ENTRIES PROVIDED START
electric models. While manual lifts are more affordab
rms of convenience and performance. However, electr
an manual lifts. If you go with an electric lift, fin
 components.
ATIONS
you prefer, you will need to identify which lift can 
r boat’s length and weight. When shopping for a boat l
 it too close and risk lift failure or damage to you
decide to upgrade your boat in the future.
ENTRIES PROVIDED END
- _WHAT THIS TASK INVOLVES_
Go through the records and repeat each one exactly as written.

- _WRITTEN RESPONSE_
electric models. While manual lifts are more affordab
rms of convenience and performance. However, electr
an manual lifts. If you go with an electric lift, fin
 components.
ATIONS
you prefer, you will need to identify which lift can 
r boat’s length and weight. When shopping for a boat l
 it too close and risk lift failure or damage to you
decide to upgrade your boat in the future.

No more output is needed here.